Minestrone soup, especially in cold weather. I make a vegetarian version so my husband can eat it too. It’s a use-up-whatever-vegetables-you-have meal: I throw in pasta, rice, barley, whatever I’ve got.
Thing you tell people they don’t have to make from scratch, even though Italian food culture says they should?
People will disagree with me on this, but I think it’s totally fine to use a jar of pasta sauce when you need something quick. A homemade tomato sauce is easy to make. But if you’re making lasagna, stuffed shells, anything with a lot of other components, just use a jar. It’s fine.
A favorite cookbook besides your own?
Mark Bittman’s How to Cook Everything Vegetarian [Bookshop, Amazon]. Marcella Hazan’s Essentials of Italian Cooking [Bookshop, Amazon]. Those big encyclopedia-style cookbooks where you can look up basically anything and it’s there.
For inspiration, I love Frankie Gaw’s First Generation: Recipes from My Taiwanese-American Home [Bookshop, Amazon]. Beautiful, creative, very personal.
When someone in your family is sick, sad, or had a hard day, what’s the comfort meal?
For everyone except my husband, chicken noodle soup. I make my own broth using a rotisserie chicken from the grocery store. Since the chicken is already cooked, you can get a really flavorful stock in a couple of hours of simmering. So much better than buying broth in a carton.

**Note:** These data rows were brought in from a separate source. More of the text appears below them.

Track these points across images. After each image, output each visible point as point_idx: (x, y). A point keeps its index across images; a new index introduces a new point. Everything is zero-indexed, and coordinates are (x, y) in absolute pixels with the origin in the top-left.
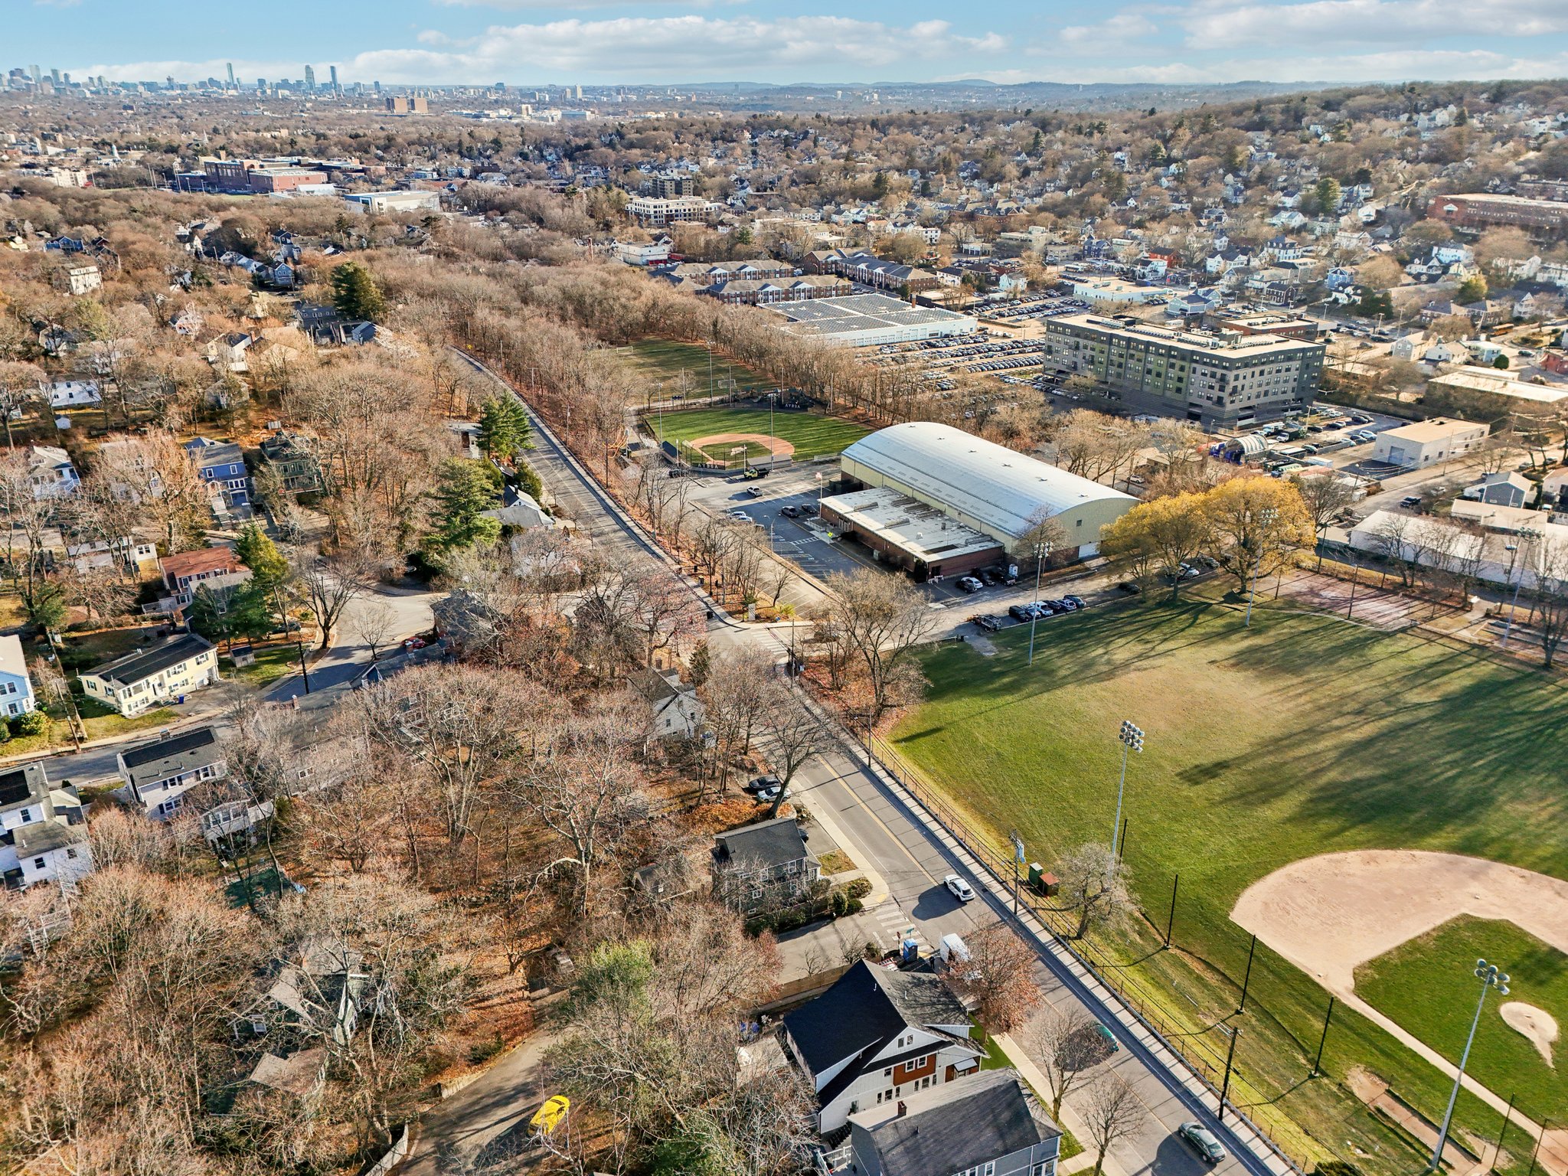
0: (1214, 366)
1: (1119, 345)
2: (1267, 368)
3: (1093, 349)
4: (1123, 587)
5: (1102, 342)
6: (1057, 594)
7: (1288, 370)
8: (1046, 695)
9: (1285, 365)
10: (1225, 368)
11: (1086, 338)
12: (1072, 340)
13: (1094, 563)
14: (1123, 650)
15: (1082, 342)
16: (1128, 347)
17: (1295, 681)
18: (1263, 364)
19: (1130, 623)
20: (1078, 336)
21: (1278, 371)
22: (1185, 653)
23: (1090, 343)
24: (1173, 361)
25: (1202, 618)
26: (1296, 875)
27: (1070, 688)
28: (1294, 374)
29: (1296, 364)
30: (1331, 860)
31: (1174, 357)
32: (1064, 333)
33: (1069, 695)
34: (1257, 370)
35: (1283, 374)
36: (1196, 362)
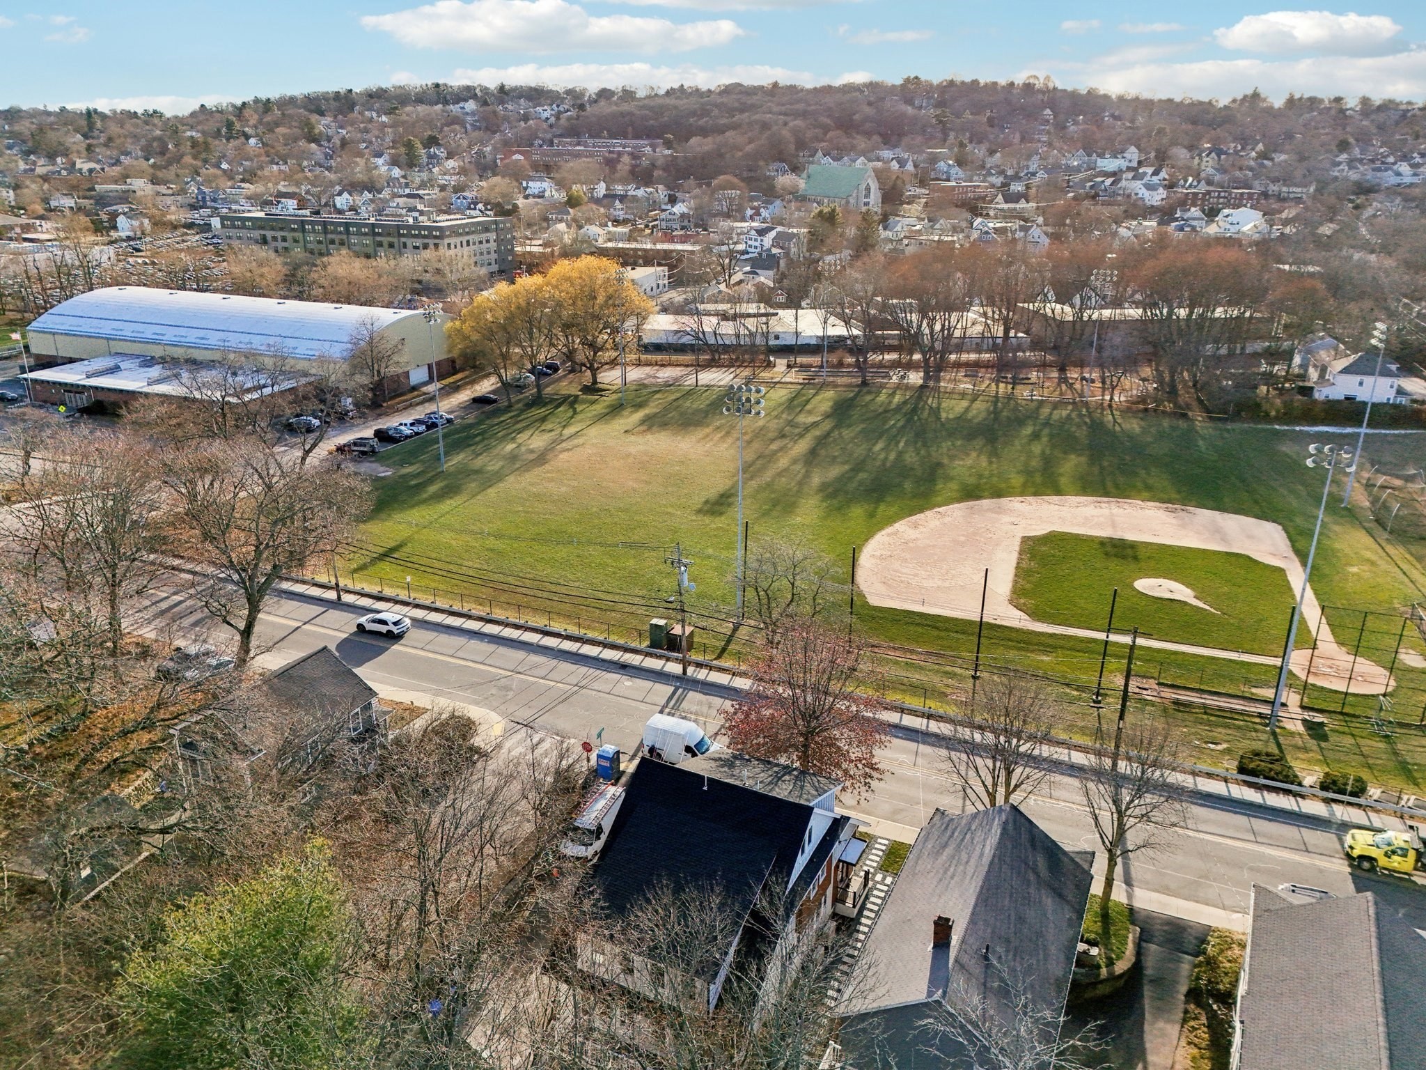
0: (425, 237)
1: (314, 231)
2: (470, 238)
3: (284, 239)
4: (476, 400)
5: (293, 230)
6: (419, 413)
7: (488, 241)
8: (490, 490)
9: (484, 236)
10: (436, 237)
11: (273, 229)
12: (256, 234)
13: (431, 388)
14: (536, 441)
15: (269, 234)
16: (325, 231)
17: (707, 430)
18: (468, 233)
19: (518, 422)
20: (262, 228)
21: (481, 242)
22: (593, 431)
23: (279, 234)
24: (379, 239)
25: (579, 408)
26: (878, 553)
27: (511, 478)
28: (493, 245)
29: (493, 236)
30: (889, 535)
31: (379, 234)
32: (244, 227)
33: (514, 484)
34: (464, 239)
35: (485, 245)
36: (403, 235)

One thing you’d tell your 2020 self?
Just embrace it. I spent a lot of time then (and a few years after) being really nervous. Did I throw away my life as a lawyer? Am I going to fall on my face? Being a content creator is precarious in a lot of ways. You can be successful one day and flop the next. But I’d say: embrace whatever comes. It’s all part of the process.